Mikuláš Mušinka (Микола Іванович Мушинка; 20 February 1936 – 13 September 2024) was a Slovak folklorist and Ukrainian studies specialist, art historian, literary critic and bibliographer of Ukrainian (Lemko) origin. He held a Candidate of Philological Sciences degree (from 1967) and a Doctor of Philological Sciences degree (1992). Member of the International Commission for the Study of the National Culture of the Carpathians and the Balkans, a full member of the Shevchenko Scientific Society (from 1989), President of the Shevchenko Scientific Society in Slovakia, head of the Association of Ukrainians in Slovakia (from 1990), and a foreign member of the National Academy of Sciences of Ukraine (from 1997).

==Works==
He researched Lemko folklore in Yugoslavia, Romania, Poland, Ukraine, western Czechia, and Moravia, as well as Ukrainian-Slovak literary ties.

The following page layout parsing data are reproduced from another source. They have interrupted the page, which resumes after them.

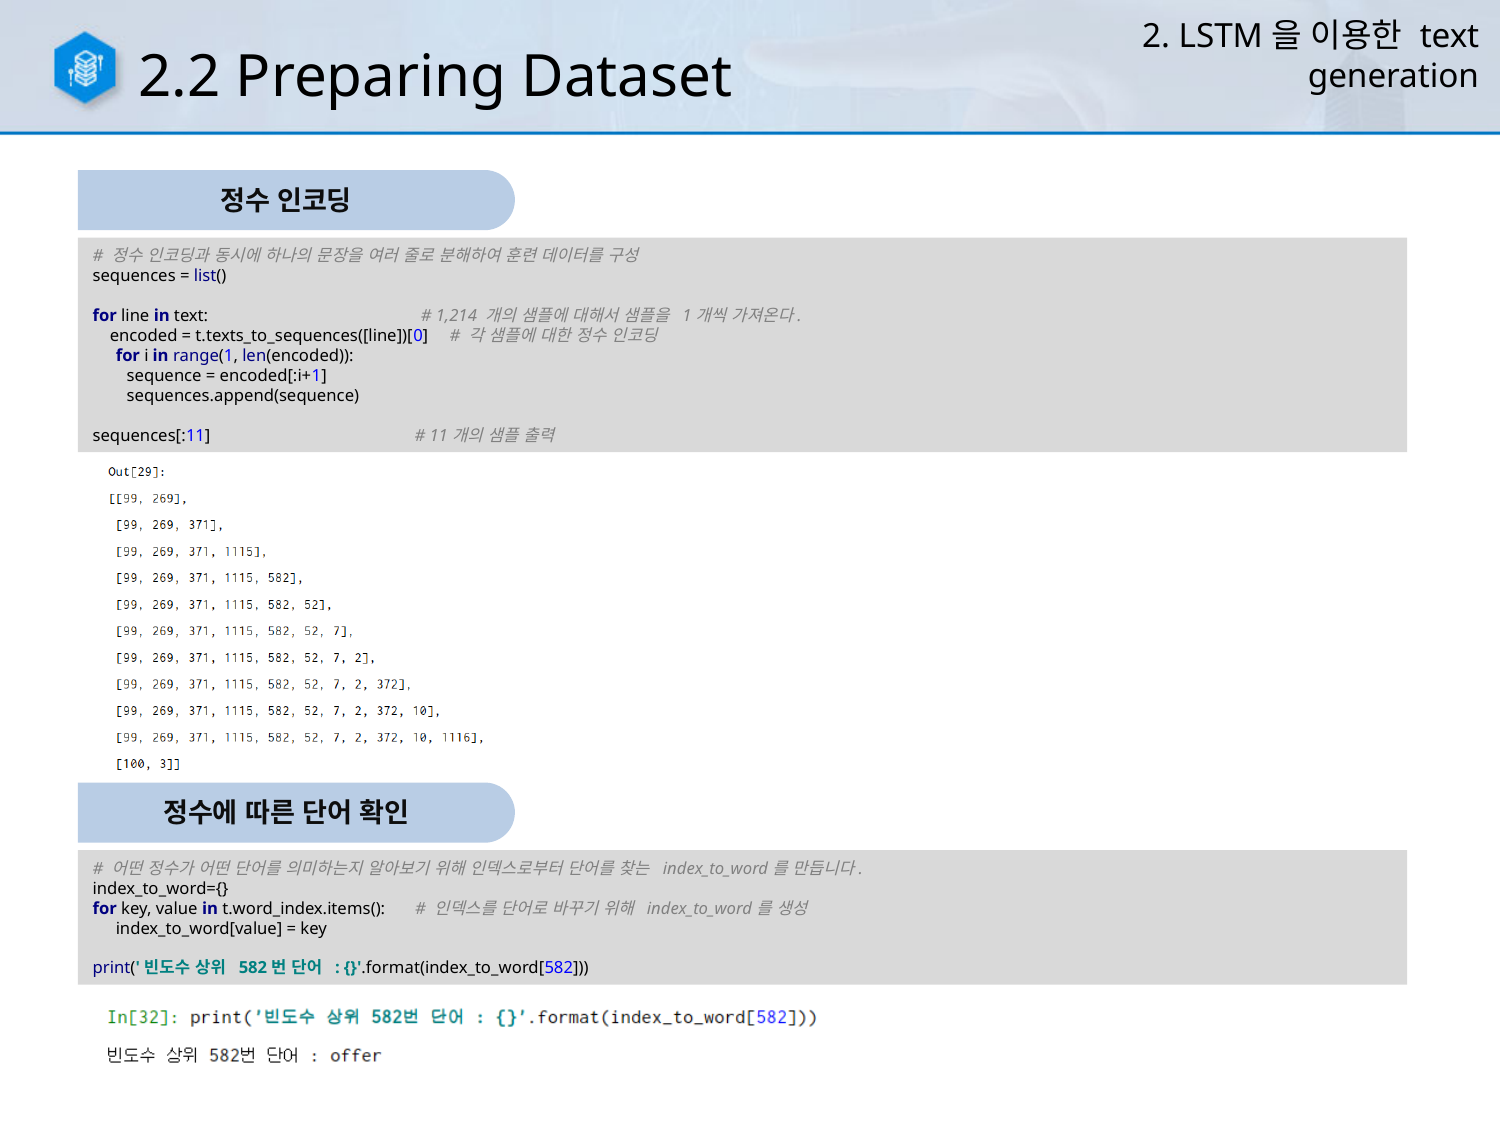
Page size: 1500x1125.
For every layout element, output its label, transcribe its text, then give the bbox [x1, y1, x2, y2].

text_box # 정수 인코딩과 동시에 하나의 문장을 여러 줄로 분해하여 훈련 데이터를 구성 sequences = list() for line in text: # 1,214 개의 샘플에 대해서 샘플을 1개씩 가져온다. encoded = t.texts_to_sequences([line])[0] # 각 샘플에 대한 정수 인코딩 for i in range(1, len(encoded)): sequence = encoded[:i+1] sequences.append(sequence) sequences[:11] # 11개의 샘플 출력 [77, 237, 1408, 453]
text_box # 어떤 정수가 어떤 단어를 의미하는지 알아보기 위해 인덱스로부터 단어를 찾는 index_to_word를 만듭니다. index_to_word={} for key, value in t.word_index.items(): # 인덱스를 단어로 바꾸기 위해 index_to_word를 생성 index_to_word[value] = key print('빈도수 상위 582번 단어 : {}'.format(index_to_word[582])) [77, 850, 1408, 985]
text_box 2. LSTM을 이용한 text generation [950, 7, 1495, 55]
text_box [77, 169, 516, 231]
picture [0, 0, 1500, 1125]
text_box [77, 782, 516, 843]
text_box 2.2 Preparing Dataset [123, 31, 1247, 117]
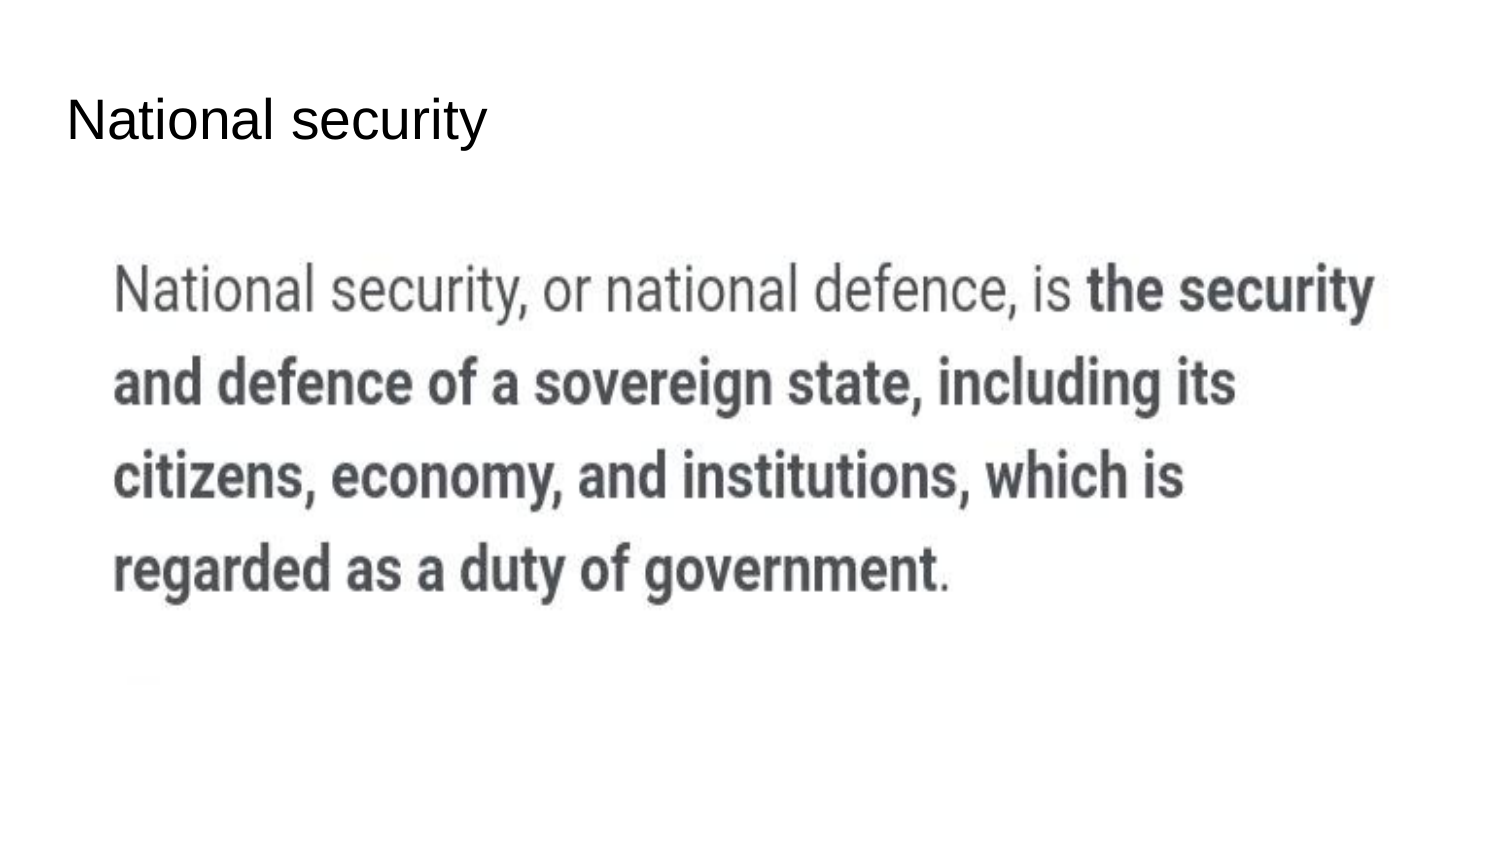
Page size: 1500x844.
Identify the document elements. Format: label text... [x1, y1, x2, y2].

He authored around 200 scientific studies, over 1,000 articles, 350 reviews, and 50 books. More than 70 of these works are dedicated to Volodymyr Hnatiuk.

Selected works:
- Z ukrainskoho folkloru skhidnoi Slovachchyny (1963)
- Ukrainska usna slovesnist (1973)
- Folklor rusyniv Voivodyny (1976, 1987)

==Bibliography==
- Mushynka Mykola Ivanovych / O. V. Myshanych, I. D. Krasovskyi, O. M. Mushynka // Encyclopedia of Modern Ukraine [Online] / Eds. : I. М. Dziuba, A. I. Zhukovsky, M. H. Zhelezniak [et al.] ; National Academy of Sciences of Ukraine, Shevchenko Scientific Society. – Kyiv : The NASU institute of Encyclopedic Research, 2020, upd. 2024.
- Віднянський С. В. Мушинка Микола // Енциклопедія історії України : у 10 т. / редкол.: В. А. Смолій (голова) та ін. ; Інститут історії України НАН України. — К. : Наукова думка, 2010. — Т. 7 : Мл — О. — С. 139-140. — ISBN 978-966-00-1061-1.